Preferences have been considered in various ways both in structured and abstract argumentation [5,7,8]. However, to our knowledge, the issue of implicit undesired preferences emerging from the behavior of an argumentation system has not been considered before in the literature. After illustrating it in the context of ASPIC + , we provided a requirement of basic spurious preference avoidance and showed that ASPIC R satisfies it. This provides a language-independent approach to the problem of spurious preferences. It has to be noted that language-dependent solutions can also be considered. For instance, if one assumes a language equipped with the notion of logical conjunction, the second version of the example might use a rule like b ∧ p → c instead of b, p → c. It can be seen that a spurious preference would not arise in this case. Pursuing a language-dependent solution would, however, be in contrast with the spirit of ASPIC + as a general framework not bound to a specific logical language nor to a specific interpretation thereof (see, for instance, the relevant remarks in [9]).
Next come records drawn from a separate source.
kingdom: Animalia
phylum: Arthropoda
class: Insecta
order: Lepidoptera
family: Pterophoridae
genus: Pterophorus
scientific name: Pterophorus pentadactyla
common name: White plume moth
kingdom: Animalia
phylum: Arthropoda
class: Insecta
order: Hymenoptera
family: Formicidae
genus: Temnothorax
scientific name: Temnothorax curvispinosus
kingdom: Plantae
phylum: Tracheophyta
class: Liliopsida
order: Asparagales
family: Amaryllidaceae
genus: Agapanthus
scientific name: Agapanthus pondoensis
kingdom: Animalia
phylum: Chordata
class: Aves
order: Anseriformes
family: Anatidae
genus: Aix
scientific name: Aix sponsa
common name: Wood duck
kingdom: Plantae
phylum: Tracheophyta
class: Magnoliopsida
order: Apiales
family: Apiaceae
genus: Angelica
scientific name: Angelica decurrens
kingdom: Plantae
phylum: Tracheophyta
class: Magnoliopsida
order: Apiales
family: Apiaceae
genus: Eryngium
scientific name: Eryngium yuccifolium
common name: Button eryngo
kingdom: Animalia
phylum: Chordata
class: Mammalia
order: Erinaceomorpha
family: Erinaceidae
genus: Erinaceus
Moreover, we suggest that it can be considered peculiar to get different results, in a relatively simple reasoning case, depending on the representation choice between b, p → c and b ∧ p → c. We focused the analysis in this paper on the ASPIC + formalism, as a well-known and general approach to structured argumentation. As shown, the problem is not inherent to the ASPIC + formalism but can be regarded as a side effect of the use of closure under transposition of strict rules and can be avoided by using a different approach to ensure the satisfaction of rationality postulates. The present work represents an initial step in analysing the issue of spurious preferences. Among the many directions of future work, we mention the investigation about the occurrence of this problem in other structured argumentation formalisms like DeLP [10] or ABA [11] and the study of more general contexts with respect to SSDOP where spurious preferences should be avoided.